# Stored records start
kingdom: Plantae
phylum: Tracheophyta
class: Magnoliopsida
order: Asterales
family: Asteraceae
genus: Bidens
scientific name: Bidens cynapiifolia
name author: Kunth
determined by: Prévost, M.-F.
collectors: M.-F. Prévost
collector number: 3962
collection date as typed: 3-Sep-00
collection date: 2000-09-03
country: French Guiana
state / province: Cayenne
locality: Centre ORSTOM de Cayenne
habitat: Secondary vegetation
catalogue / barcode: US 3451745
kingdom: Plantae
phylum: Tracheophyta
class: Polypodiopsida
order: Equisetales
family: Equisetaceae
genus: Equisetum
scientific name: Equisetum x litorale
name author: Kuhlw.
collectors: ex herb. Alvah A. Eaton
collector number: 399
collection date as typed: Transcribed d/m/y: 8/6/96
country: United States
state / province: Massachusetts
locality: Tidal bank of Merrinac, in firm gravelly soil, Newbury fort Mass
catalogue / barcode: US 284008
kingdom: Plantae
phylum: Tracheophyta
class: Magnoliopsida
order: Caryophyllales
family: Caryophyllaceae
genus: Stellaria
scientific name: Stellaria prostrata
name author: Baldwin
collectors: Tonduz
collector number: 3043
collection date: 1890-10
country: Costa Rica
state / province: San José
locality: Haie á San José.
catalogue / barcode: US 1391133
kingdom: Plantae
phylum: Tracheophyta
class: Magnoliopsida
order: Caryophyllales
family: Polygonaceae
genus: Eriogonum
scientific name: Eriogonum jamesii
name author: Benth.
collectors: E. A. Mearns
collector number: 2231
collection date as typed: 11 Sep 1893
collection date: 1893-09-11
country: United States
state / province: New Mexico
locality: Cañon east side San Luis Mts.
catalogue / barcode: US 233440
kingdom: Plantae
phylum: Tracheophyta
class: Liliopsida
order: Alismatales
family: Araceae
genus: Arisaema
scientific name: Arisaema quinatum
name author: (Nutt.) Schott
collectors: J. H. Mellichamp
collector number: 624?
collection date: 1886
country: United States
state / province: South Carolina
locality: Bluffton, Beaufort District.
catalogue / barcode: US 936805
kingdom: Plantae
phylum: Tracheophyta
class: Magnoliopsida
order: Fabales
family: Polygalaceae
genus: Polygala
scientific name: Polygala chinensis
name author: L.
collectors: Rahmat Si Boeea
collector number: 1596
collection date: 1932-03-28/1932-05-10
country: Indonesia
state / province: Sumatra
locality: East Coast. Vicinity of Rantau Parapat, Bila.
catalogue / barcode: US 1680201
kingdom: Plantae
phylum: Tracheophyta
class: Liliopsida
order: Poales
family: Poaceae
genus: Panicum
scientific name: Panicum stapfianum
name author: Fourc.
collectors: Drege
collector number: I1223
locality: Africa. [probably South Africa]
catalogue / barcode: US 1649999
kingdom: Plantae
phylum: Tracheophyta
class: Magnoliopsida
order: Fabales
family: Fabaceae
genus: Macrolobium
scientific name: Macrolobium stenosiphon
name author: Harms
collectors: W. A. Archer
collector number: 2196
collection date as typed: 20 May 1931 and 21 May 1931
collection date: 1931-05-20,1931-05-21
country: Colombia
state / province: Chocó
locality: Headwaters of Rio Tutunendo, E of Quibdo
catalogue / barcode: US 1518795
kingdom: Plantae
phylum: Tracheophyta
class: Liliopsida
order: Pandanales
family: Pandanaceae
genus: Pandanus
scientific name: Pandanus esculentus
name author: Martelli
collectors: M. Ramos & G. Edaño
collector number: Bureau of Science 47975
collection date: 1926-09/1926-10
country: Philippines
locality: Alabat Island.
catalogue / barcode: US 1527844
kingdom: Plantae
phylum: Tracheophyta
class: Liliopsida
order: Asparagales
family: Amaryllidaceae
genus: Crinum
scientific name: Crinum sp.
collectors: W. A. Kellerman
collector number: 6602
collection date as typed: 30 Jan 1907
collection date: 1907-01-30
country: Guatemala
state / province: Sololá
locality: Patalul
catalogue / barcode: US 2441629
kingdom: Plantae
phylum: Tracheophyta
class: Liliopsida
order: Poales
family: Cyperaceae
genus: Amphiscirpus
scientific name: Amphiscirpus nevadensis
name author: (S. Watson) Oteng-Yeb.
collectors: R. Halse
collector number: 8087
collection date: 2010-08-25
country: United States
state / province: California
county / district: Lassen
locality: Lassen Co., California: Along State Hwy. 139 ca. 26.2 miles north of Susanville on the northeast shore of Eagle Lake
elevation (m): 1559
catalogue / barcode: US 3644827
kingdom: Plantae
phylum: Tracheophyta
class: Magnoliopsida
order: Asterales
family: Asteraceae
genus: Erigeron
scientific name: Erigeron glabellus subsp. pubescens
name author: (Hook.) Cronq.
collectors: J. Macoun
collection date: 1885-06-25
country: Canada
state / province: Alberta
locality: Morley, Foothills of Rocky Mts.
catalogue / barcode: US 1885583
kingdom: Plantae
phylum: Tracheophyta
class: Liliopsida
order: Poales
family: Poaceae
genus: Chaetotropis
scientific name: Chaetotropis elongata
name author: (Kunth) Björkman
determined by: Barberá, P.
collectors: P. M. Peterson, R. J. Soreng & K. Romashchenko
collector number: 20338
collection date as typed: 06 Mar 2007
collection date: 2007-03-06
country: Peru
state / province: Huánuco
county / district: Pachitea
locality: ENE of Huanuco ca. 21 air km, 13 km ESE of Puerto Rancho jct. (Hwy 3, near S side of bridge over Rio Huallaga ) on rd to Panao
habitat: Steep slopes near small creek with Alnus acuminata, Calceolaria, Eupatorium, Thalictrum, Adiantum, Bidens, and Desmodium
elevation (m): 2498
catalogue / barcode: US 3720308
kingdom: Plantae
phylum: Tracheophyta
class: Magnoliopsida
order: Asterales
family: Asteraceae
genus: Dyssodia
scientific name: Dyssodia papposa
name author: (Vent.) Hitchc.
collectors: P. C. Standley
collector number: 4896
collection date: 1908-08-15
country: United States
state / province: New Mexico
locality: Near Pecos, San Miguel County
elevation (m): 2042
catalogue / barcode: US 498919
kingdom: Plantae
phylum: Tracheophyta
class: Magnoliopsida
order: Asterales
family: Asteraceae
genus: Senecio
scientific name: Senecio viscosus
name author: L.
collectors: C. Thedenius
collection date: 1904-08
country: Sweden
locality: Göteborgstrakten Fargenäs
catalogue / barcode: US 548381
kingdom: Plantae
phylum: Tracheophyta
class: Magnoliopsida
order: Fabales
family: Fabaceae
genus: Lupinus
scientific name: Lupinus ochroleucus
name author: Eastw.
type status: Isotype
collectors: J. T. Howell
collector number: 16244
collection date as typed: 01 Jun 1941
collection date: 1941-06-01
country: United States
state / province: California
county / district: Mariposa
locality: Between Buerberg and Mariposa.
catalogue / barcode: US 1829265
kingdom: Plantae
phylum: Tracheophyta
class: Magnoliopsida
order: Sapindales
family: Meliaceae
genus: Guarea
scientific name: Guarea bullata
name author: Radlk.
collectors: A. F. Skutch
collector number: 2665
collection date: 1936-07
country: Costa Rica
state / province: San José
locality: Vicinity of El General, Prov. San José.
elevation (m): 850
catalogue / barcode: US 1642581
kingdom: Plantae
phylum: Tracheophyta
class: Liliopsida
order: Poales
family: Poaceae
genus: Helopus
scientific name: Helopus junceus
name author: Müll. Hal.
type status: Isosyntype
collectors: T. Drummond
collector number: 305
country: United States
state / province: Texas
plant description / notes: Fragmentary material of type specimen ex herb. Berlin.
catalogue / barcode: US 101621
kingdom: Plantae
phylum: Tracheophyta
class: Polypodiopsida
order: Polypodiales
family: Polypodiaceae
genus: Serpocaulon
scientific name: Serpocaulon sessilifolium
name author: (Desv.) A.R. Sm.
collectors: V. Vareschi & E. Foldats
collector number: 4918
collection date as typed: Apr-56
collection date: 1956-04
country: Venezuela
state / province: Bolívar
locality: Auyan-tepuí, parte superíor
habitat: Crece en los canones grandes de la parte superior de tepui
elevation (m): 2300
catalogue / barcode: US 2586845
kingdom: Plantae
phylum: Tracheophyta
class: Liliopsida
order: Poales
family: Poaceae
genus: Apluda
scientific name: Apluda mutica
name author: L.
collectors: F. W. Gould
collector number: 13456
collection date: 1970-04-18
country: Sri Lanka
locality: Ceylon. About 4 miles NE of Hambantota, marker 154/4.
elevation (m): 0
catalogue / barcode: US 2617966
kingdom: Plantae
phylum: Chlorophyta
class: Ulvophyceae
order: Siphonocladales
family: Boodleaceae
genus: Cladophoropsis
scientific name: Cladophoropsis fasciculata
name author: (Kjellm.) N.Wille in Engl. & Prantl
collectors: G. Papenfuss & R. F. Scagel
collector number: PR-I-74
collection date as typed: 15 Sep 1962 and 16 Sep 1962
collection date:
# Stored records end
• _Problem to solve_:
Can you copy, character for character, the part of the entries that opens with the line containing "collection date as typed: 01 Jun 1941" and closes with the line containing "genus: Cladophoropsis", including both of those lines?

• _Task result_:
collection date as typed: 01 Jun 1941
collection date: 1941-06-01
country: United States
state / province: California
county / district: Mariposa
locality: Between Buerberg and Mariposa.
catalogue / barcode: US 1829265
kingdom: Plantae
phylum: Tracheophyta
class: Magnoliopsida
order: Sapindales
family: Meliaceae
genus: Guarea
scientific name: Guarea bullata
name author: Radlk.
collectors: A. F. Skutch
collector number: 2665
collection date: 1936-07
country: Costa Rica
state / province: San José
locality: Vicinity of El General, Prov. San José.
elevation (m): 850
catalogue / barcode: US 1642581
kingdom: Plantae
phylum: Tracheophyta
class: Liliopsida
order: Poales
family: Poaceae
genus: Helopus
scientific name: Helopus junceus
name author: Müll. Hal.
type status: Isosyntype
collectors: T. Drummond
collector number: 305
country: United States
state / province: Texas
plant description / notes: Fragmentary material of type specimen ex herb. Berlin.
catalogue / barcode: US 101621
kingdom: Plantae
phylum: Tracheophyta
class: Polypodiopsida
order: Polypodiales
family: Polypodiaceae
genus: Serpocaulon
scientific name: Serpocaulon sessilifolium
name author: (Desv.) A.R. Sm.
collectors: V. Vareschi & E. Foldats
collector number: 4918
collection date as typed: Apr-56
collection date: 1956-04
country: Venezuela
state / province: Bolívar
locality: Auyan-tepuí, parte superíor
habitat: Crece en los canones grandes de la parte superior de tepui
elevation (m): 2300
catalogue / barcode: US 2586845
kingdom: Plantae
phylum: Tracheophyta
class: Liliopsida
order: Poales
family: Poaceae
genus: Apluda
scientific name: Apluda mutica
name author: L.
collectors: F. W. Gould
collector number: 13456
collection date: 1970-04-18
country: Sri Lanka
locality: Ceylon. About 4 miles NE of Hambantota, marker 154/4.
elevation (m): 0
catalogue / barcode: US 2617966
kingdom: Plantae
phylum: Chlorophyta
class: Ulvophyceae
order: Siphonocladales
family: Boodleaceae
genus: Cladophoropsis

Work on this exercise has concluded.